The first of nearly 20,000 veterans arrive in Washington, D.C., setting up camp in open or unused buildings near the capitol. They hope to pressure Congress into granting them the full value of their bonus certificates, which were not to mature until 1944. The “Bonus Army” fails in its objective, however, as they are eventually forced out of the city by U.S. Army troops in late July.
In his acceptance speech for the Democratic presidential nomination, Franklin Delano Roosevelt pledges “a new deal for the American people,” marking his first public use of that term.
On July 28, 1932, President Herbert Hoover ordered the United States Army to remove a group of protesting veterans from federal buildings in Washington, D.C. The troops and the veterans clashed in a violent confrontation. The aggressive removal of the Bonus Army marchers damaged Hoover's popularity as he began a difficult reelection campaign.
During his administration, Hoover had provided significant programs in support of veterans. He established the Veterans Administration, providing an agency focused on veterans' issues. He supported significant benefits for housing and hospitalization, as well as support for the disabled. Hoover, however, refused to increase relief to able-bodied Americans, including veterans, as the Great Depression began.
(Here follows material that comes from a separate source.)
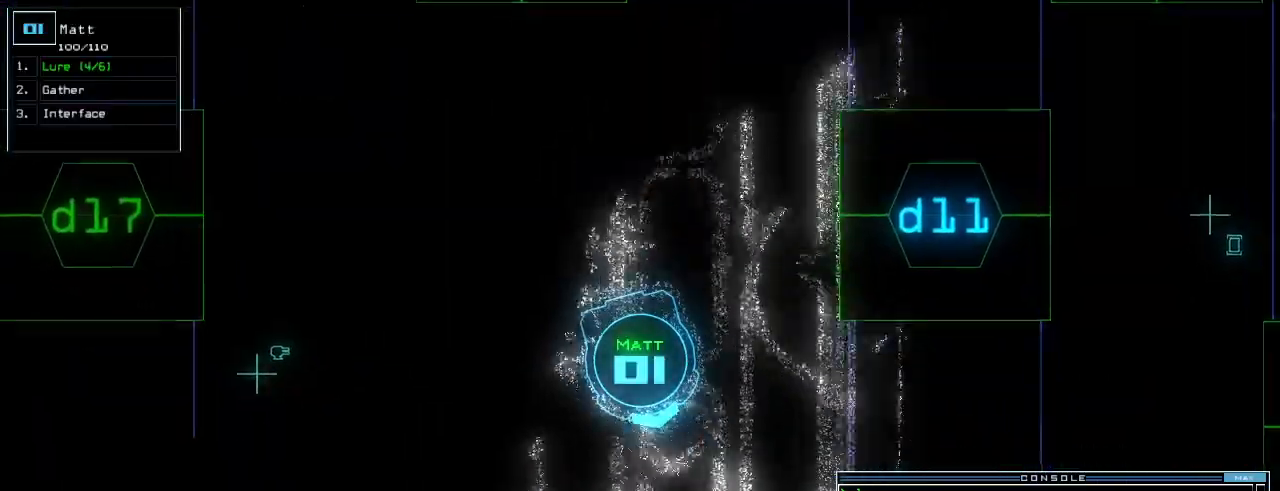
{"keys": ["up"], "events": [[140, "left", "down"], [160, "left", "up"]]}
Although Congress had passed a bill in 1924 to pay a bonus to World War I veterans, the bonus was not due to be paid out until 1945. In 1931, Congress passed a Bonus Loan bill, which allowed veterans to receive an advance on their bonus. Hoover vetoed the bill but Congress passed it over his veto. In 1932, as the Great Depression deepened, veterans' organizations began to lobby for an additional loan on the bonus.
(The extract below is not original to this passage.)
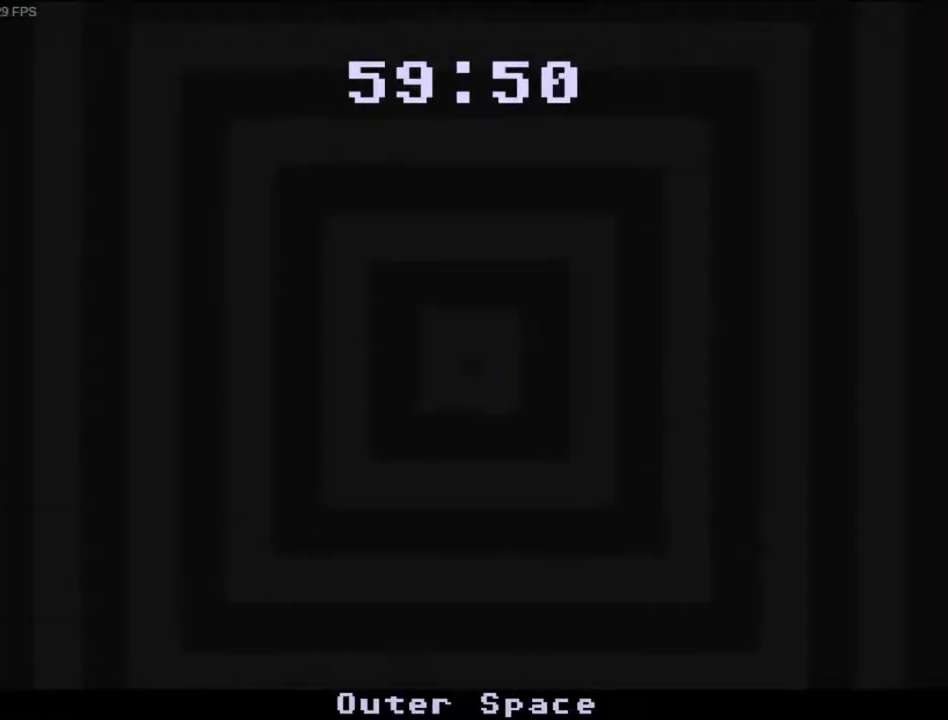
Gameplay with keyboard; each line is a JSON object with the keys held at the frame after it. "events" lists presses ("down") and releases ("up") of "a", "d", "r", "return", "s", "v" and "w" between this image and that frame as [ms after this image, input, new state], when the widget could be followed in between. No other keys are recorded. Mouse input is not recorded.
{"keys": ["d"], "events": [[167, "a", "up"], [167, "d", "down"]]}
In 1932, Hoover again refused to support the bonus. In May, a “Bonus Expeditionary Force” of eleven thousand veterans and their families arrived in Washington to display their dire economic needs and to agitate for the early payout of the bonus. However, Congress refused to authorize a second bonus loan. Hoover signed legislation providing $100,000 to transport the marchers back to their homes. Some chose to remain in Washington, blocking demolition of the federal buildings where they now resided. The District of Columbia police, unable to evict the marchers from the buildings, looked to the federal government for aid.
Hoover chose not to declare martial law over the city, but he did instruct Secretary of War Patrick Hurley to remove the marchers. Hurley, in turn, ordered Army Chief of Staff, General Douglas MacArthur to evict the marchers from the city. MacArthur, with Major Dwight D. Eisenhower as his second in command, took control of the operation using troops, guns, and tear gas to drive the marchers from Washington. MacArthur exceeded his orders when he ordered the troops to cross the Anacostia River and drive the marchers from their main encampment. A fire broke out at the encampment, which was destroyed.
While the President clearly did not want brute force used against the marchers, he took full blame for the incident. The image of the Army attacking innocent bonus marchers haunted Hoover's reelection bid. Later, at the end of the campaign, the President attempted to gain support for the action, claiming that his was a government “that knows how to deal with a mob.” For most Americans, however, the actions against the bonus marchers further detracted from an already unpopular President.
Franklin D. Roosevelt wins the presidential election over Hoover in dramatic fashion. Roosevelt wins 472 electoral votes (22.8 million popular) to Hoover's 59 (15.8 million popular). The election illustrates the widespread public opinion that Hoover is largely to blame for the continuing economic crisis. By the end of the year, 13 million Americans are unemployed, total wages are 60 percent less than they were in 1929, and business losses are estimated to be as much as $6 billion.